Imaginez un petit bout de terre, plus grand qu’un court de tennis, qui ne cesse de changer de nationalité deux fois par an. Oui, c’est possible, une île espagnole située au milieu du fleuve Bidassoa, entre Hendaye (France) et Irun (Espagne), administrée alternativement par les deux pays.
L’île des Faisans a été le théâtre de plusieurs moments diplomatiques notables : en plus du traité des Pyrénées, elle a aussi été utilisée pour des échanges royaux : l’échange de François Ier contre deux fils de Charles Quint, ou encore celui d’Anne d’Autriche contre Élisabeth de Bourbon au début du XVIIᵉ siècle.
Depuis des siècles, elle incarne un symbole de paix et de coopération entre deux nations longtemps en conflit. Les traités successifs – celui des Pyrénées en 1659 puis celui de Bayonne en 1856 – officialisent un arrangement qui perdure aujourd’hui, bien au-delà de sa dimension géographique.
Une île espagnole avec un statut de condominium
Cette petite parcelle n’est ni habitée, ni habitée par des humains, on y trouve quelques ragondins ou palmipèdes, mais pas de faisans malgré son nom trompeur. Elle mesure environ 130 m de long sur 15 m de large selon plusieurs sources, certaines allant jusqu’à 200 m × 40 m selon l’intensité des crues du Bidassoa.

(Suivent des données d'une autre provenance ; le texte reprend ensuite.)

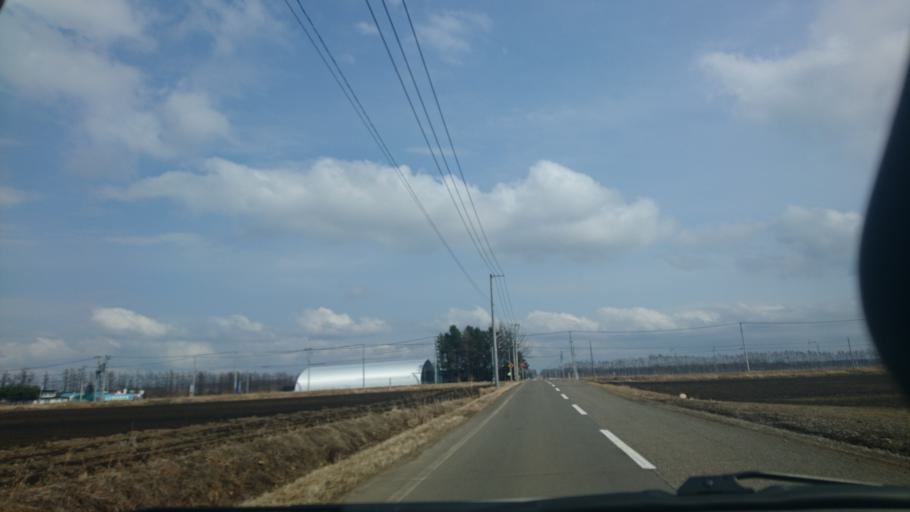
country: JP
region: Hokkaido
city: Otofuke
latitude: 43.2070
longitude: 143.2737
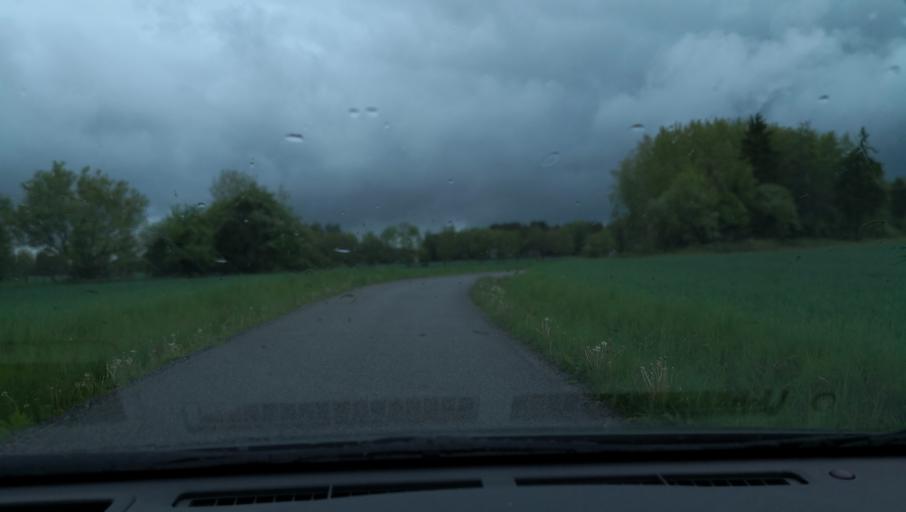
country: SE
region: Uppsala
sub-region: Enkopings Kommun
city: Orsundsbro
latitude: 59.8066
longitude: 17.3783
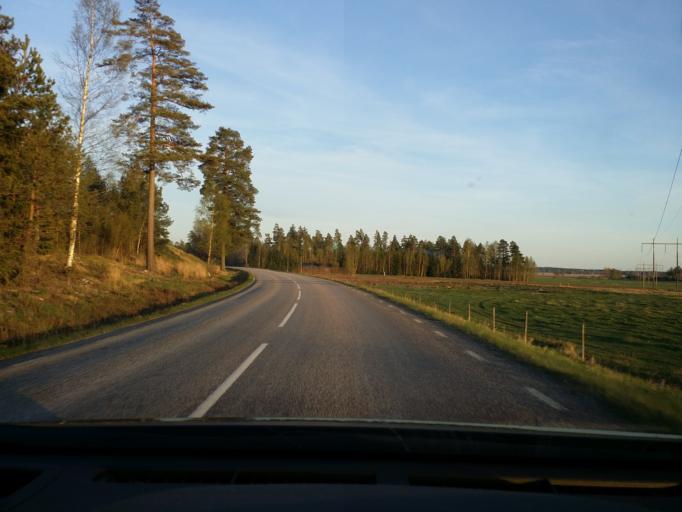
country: SE
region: Vaestmanland
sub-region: Sala Kommun
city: Sala
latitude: 59.8184
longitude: 16.5308
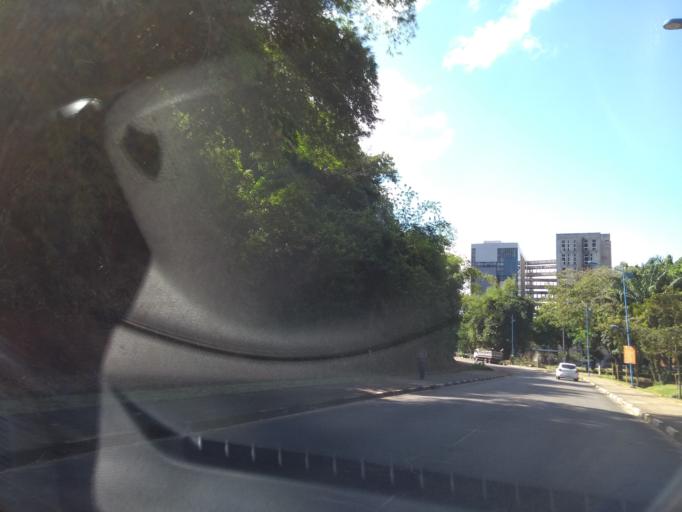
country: BR
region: Bahia
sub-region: Salvador
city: Salvador
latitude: -13.0048
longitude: -38.5111
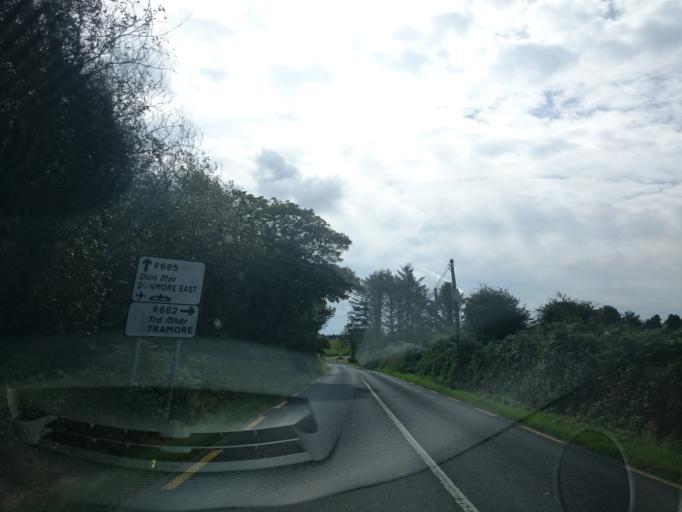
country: IE
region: Munster
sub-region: Waterford
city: Tra Mhor
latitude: 52.1809
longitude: -7.1703
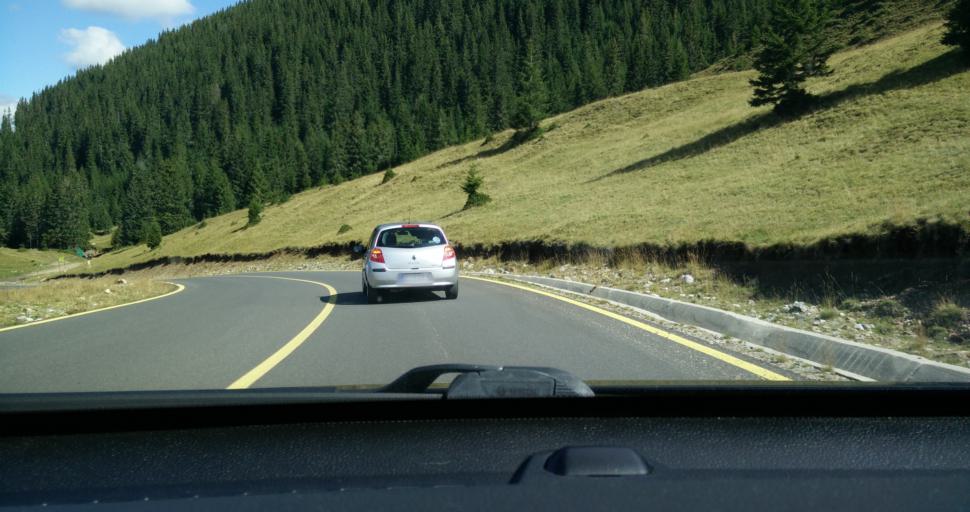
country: RO
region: Gorj
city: Novaci-Straini
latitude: 45.3899
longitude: 23.6439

Tout part du traité des Pyrénées, signé en 1659 sur cette même île. Ce traité a mis fin à la longue guerre franco‑espagnole (1635‑1659), réglé les frontières en fixant notamment la frontière Franco‑Espagnole dans le massif des Pyrénées, et scellé le mariage entre Louis XIV et l’infante Marie‑Thérèse d’Espagne.
Son statut de condominium signifie que la souveraineté est partagée entre la France et l’Espagne, français de mi‑août à fin janvier, espagnol de début février à fin juillet. Mais le statut de condominium ne prend forme qu’un peu plus tard, avec le traité de Bayonne en 1856, qui instaure une alternance formelle tous les six mois, permettant ainsi une gestion claire entre les municipalités de Hendaye (France) et Irun (Espagne). L’île fut ainsi surnommée «île de la Conférence» en référence aux 24 réunions diplomatiques qui ont précédé le traité.

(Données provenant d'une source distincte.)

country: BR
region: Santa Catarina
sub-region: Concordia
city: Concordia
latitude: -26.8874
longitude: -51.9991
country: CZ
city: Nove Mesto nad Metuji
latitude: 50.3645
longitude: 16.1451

Le 1er août, date symbolique, la France reprend officiellement la souveraineté sur l’île des Faisans jusqu’au 31 janvier suivant. Ce basculement intervient après six mois sous administration espagnole, du 1er février au 31 juillet. Selon les chiffres de 2025, la France récupère ainsi environ 6 820 m², soit un gain temporaire de superficie nationale.

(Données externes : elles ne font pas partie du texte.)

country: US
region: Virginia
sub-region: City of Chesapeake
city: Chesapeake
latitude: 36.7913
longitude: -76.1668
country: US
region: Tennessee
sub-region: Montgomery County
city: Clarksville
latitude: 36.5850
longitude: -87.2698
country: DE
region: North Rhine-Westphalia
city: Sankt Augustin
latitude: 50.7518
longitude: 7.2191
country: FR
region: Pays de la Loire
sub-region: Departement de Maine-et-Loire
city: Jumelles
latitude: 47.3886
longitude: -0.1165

Chaque passation est marquée par une cérémonie protocolaire : depuis 2012, elle se tient sur l’île elle-même, devant une stèle commémorative du traité des Pyrénées. Les représentants des deux États – autorités militaires et administratives – se succèdent pour acter le relais. Le commandant naval de San‑Sebastián devient vice‑roi de l’île pendant la période espagnole, la directrice adjointe des Territoires et de la Mer des Pyrénées‑Atlantiques assume ce rôle côté français
L’accès à l’île est strictement réglementé : interdite au public, elle n’est accessible qu’aux équipes municipales chargées de l’entretien (quelques travaux de paysage, contrôle de la qualité de l’eau, etc.). Le reste du temps, elle est observée depuis les berges, notamment du Chemin de la Baie près d’Hendaye ou d’Irun.